Abdelilah Benkirane réunit les chefs des partis politiques

Publication: Mis à jour:
BENKIRANE
Abdelillah Benkirane, secretary-general of the Islamist Justice and Development party (PJD), arrives at a polling station in Rabat October 7, 2016. REUTERS/Youssef Boudlal | Youssef Boudlal / Reuters
Imprimer

GOUVERNEMENT - Ce vendredi 13 janvier à partir de 17 heures, le chef du gouvernement Abdelilah Benkirane recevra, au siège de la primature, les chefs des douze partis politiques représentés au parlement.

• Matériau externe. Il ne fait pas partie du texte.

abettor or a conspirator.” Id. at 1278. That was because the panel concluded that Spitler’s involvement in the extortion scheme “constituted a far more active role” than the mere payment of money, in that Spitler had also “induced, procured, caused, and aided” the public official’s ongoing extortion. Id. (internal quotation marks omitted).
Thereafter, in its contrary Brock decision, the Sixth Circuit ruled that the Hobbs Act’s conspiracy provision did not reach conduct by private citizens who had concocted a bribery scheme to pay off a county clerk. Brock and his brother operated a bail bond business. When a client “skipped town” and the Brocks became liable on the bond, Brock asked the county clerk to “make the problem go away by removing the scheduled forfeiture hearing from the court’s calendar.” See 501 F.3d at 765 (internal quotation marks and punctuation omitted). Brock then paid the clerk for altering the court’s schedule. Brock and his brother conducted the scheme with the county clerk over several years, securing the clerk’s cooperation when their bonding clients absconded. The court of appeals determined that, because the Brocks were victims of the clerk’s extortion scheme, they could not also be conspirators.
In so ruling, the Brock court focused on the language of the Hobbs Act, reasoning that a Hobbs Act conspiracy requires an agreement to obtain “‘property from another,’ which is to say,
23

"A la demande de Sa Majesté, je réunirai, avec Abdelouahed Radi, les chefs des partis politiques représentés au parlement pour discuter de la manière dont nous réglerons certaines contraintes légales" relatives au fonctionnement du parlement, à l'heure où la majorité et l'opposition n'ont pas été constituées, a déclaré Abdelilah Benkirane à la presse, à la fin d'une réunion du secrétariat général du Parti de la justice et du développement (PJD), qui s'est tenue hier en début de soirée.

"Nous essayerons de régler cette problématique de manière consensuelle", a ajouté Benkirane.

Contraintes juridiques

Au moment où le parlement doit ratifier l'Acte constitutif de l'Union africaine (UA), afin que le royaume puisse adhérer à l'organisation panafricaine lors du prochain sommet prévu à Addis-Abeba fin janvier, la problématique qui se pose concerne la non-élection du président, du bureau et des commissions permanentes de la Chambre des représentants.

Cette situation appelle à une tenue rapide de cette élection, étant donné que l'élaboration de l'ordre du jour de la Chambre des représentants est une compétence du bureau de la Chambre, et que le projet de loi ne peut pas être examiné et adopté en commission.

L'élection des structures de la Chambre des représentants doit tenir compte des droits conférés à l'opposition par la Constitution, en particulier dans les articles 10 et 69 de celle-ci. Dans son article 10, la loi fondamentale du royaume "garantit à l’opposition parlementaire un statut lui conférant des droits à même de lui permettre de s’acquitter convenablement de ses missions afférentes au travail parlementaire et à la vie politique", dont la présidence de la commission en charge de la législation à la Chambre des représentants.

Dans son article 69, elle oblige les deux Chambres du parlement, lors de l’élaboration de leurs règlements intérieurs respectifs, à prendre en considération "les règles d’appartenance, de composition et de fonctionnement concernant les groupes et groupements parlementaires et les droits spécifiques reconnus aux groupes d’opposition", ainsi que "le nombre, l’objet et l’organisation des commissions permanentes, en réservant la présidence d’une ou deux de ces commissions à l’opposition".